PROBLEM TO SOLVE
Give the data again exactly, without its images.

DATASET RECORDS
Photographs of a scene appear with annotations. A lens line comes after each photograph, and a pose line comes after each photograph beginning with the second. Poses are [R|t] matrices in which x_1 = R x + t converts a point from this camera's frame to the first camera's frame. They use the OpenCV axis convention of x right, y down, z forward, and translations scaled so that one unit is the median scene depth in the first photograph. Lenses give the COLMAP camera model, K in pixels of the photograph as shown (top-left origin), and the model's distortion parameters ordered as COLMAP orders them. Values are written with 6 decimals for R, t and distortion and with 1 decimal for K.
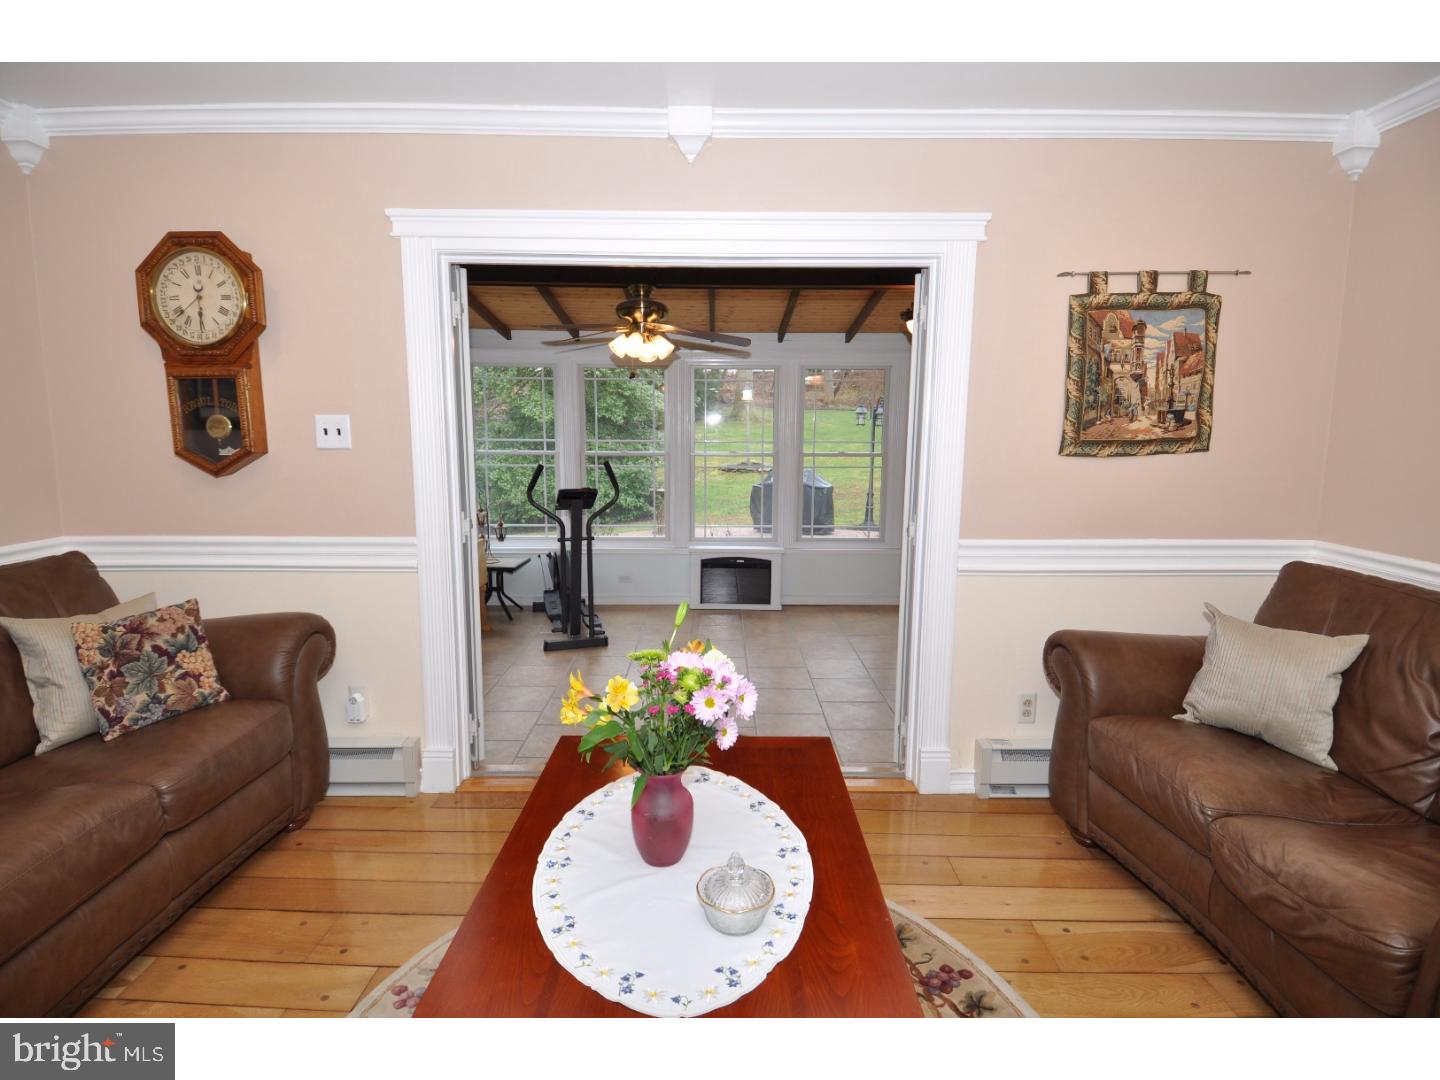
lens RADIAL K [[745.3, 0, 711.5], [0, 745.3, 540.2], [0, 0, 1]] dist [0.039222, -0.045686]
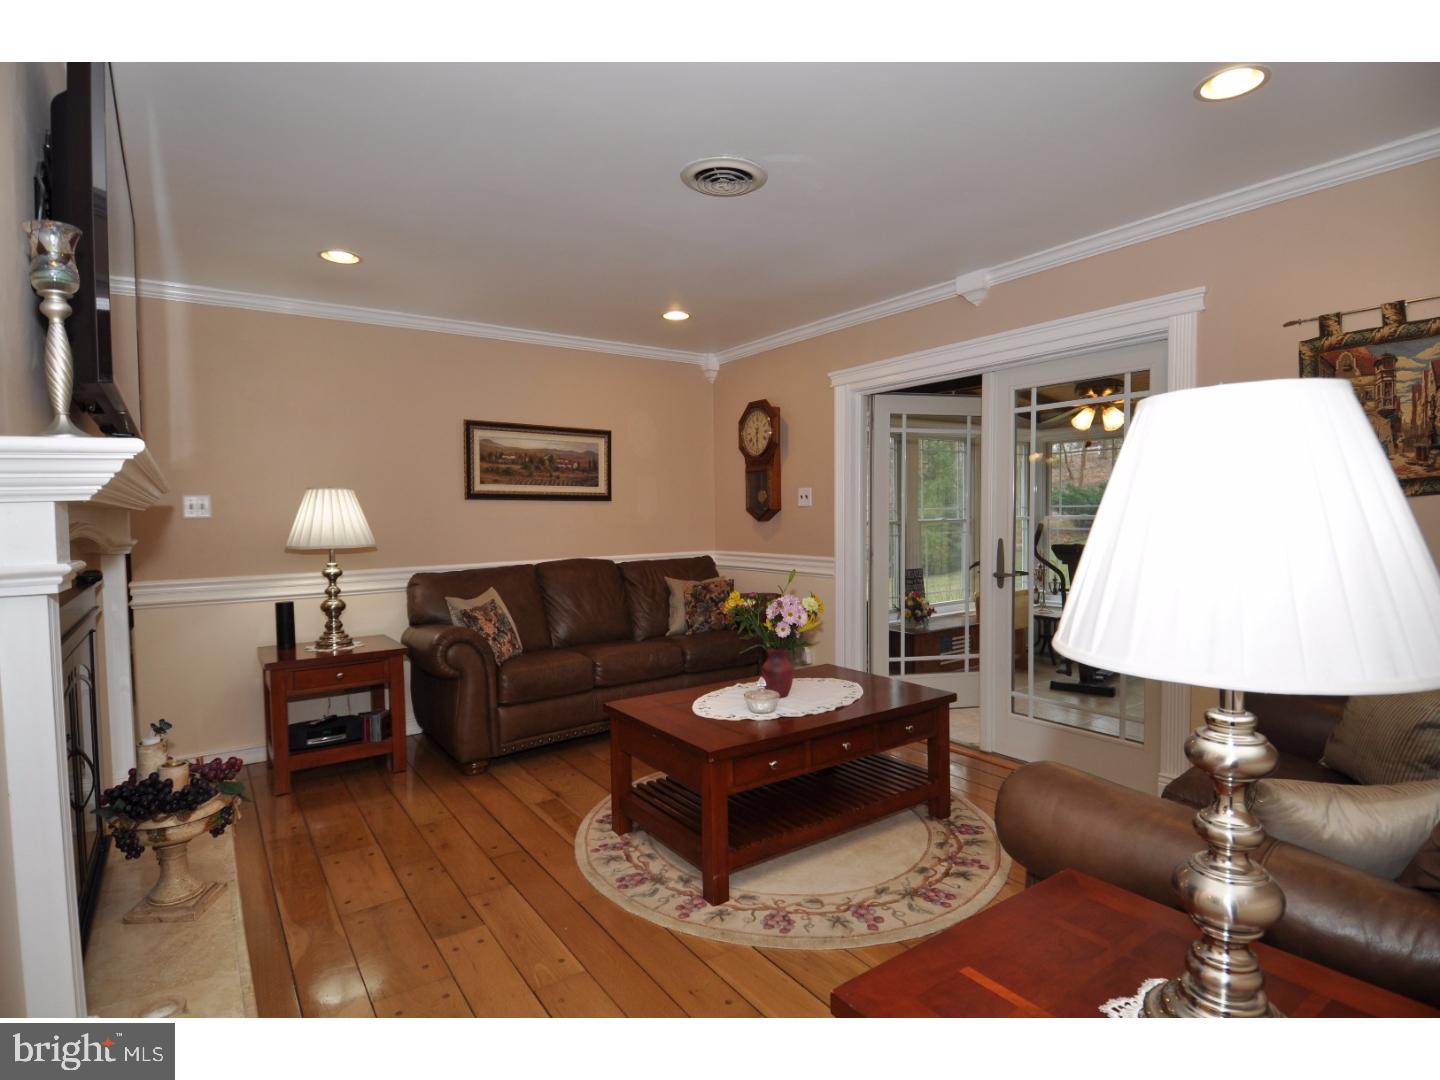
lens RADIAL K [[745.3, 0, 714.0], [0, 745.3, 540.3], [0, 0, 1]] dist [0.039222, -0.045686]
pose [[0.571375, 0.017423, -0.820504, 0.858130], [-0.104178, 0.993227, -0.051456, 0.074901], [0.814050, 0.114879, 0.569320, -0.190002]]
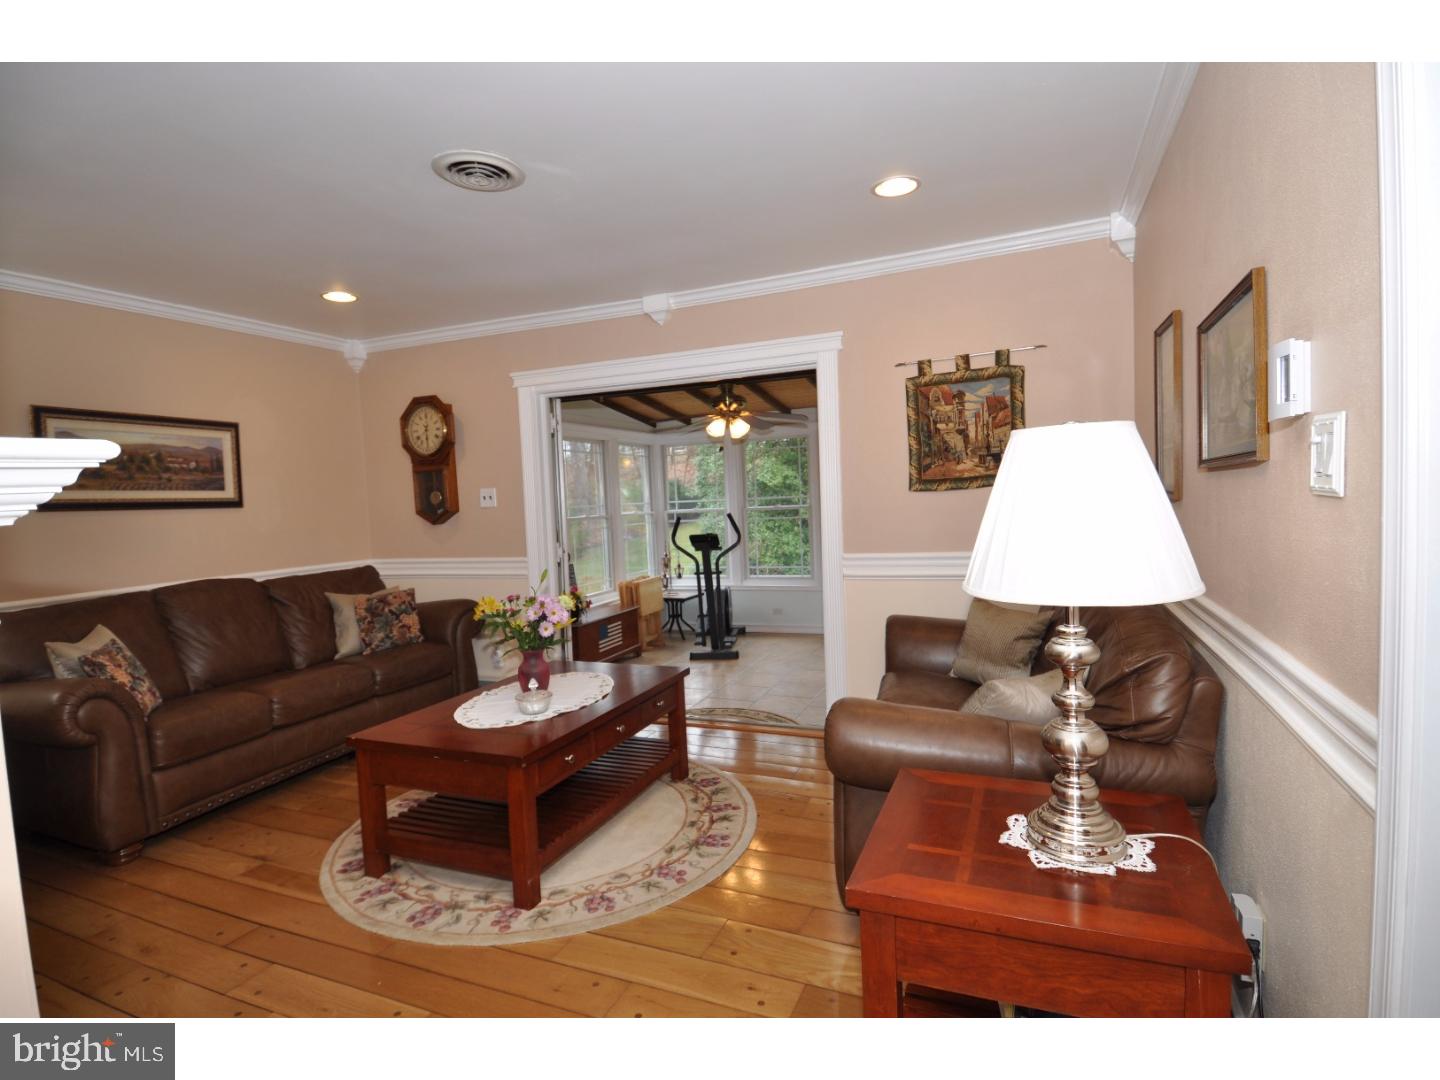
lens RADIAL K [[745.3, 0, 720.1], [0, 745.3, 540.0], [0, 0, 1]] dist [0.039222, -0.045686]
pose [[0.921118, -0.023148, -0.388596, 0.692960], [-0.009645, 0.996567, -0.082226, 0.095443], [0.389165, 0.079488, 0.917732, -0.402036]]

SOLUTION FOR THIS PROBLEM
Photographs of a scene appear with annotations. A lens line comes after each photograph, and a pose line comes after each photograph beginning with the second. Poses are [R|t] matrices in which x_1 = R x + t converts a point from this camera's frame to the first camera's frame. They use the OpenCV axis convention of x right, y down, z forward, and translations scaled so that one unit is the median scene depth in the first photograph. Lenses give the COLMAP camera model, K in pixels of the photograph as shown (top-left origin), and the model's distortion parameters ordered as COLMAP orders them. Values are written with 6 decimals for R, t and distortion and with 1 decimal for K.
lens RADIAL K [[745.3, 0, 711.5], [0, 745.3, 540.2], [0, 0, 1]] dist [0.039222, -0.045686]
lens RADIAL K [[745.3, 0, 714.0], [0, 745.3, 540.3], [0, 0, 1]] dist [0.039222, -0.045686]
pose [[0.571375, 0.017423, -0.820504, 0.858130], [-0.104178, 0.993227, -0.051456, 0.074901], [0.814050, 0.114879, 0.569320, -0.190002]]
lens RADIAL K [[745.3, 0, 720.1], [0, 745.3, 540.0], [0, 0, 1]] dist [0.039222, -0.045686]
pose [[0.921118, -0.023148, -0.388596, 0.692960], [-0.009645, 0.996567, -0.082226, 0.095443], [0.389165, 0.079488, 0.917732, -0.402036]]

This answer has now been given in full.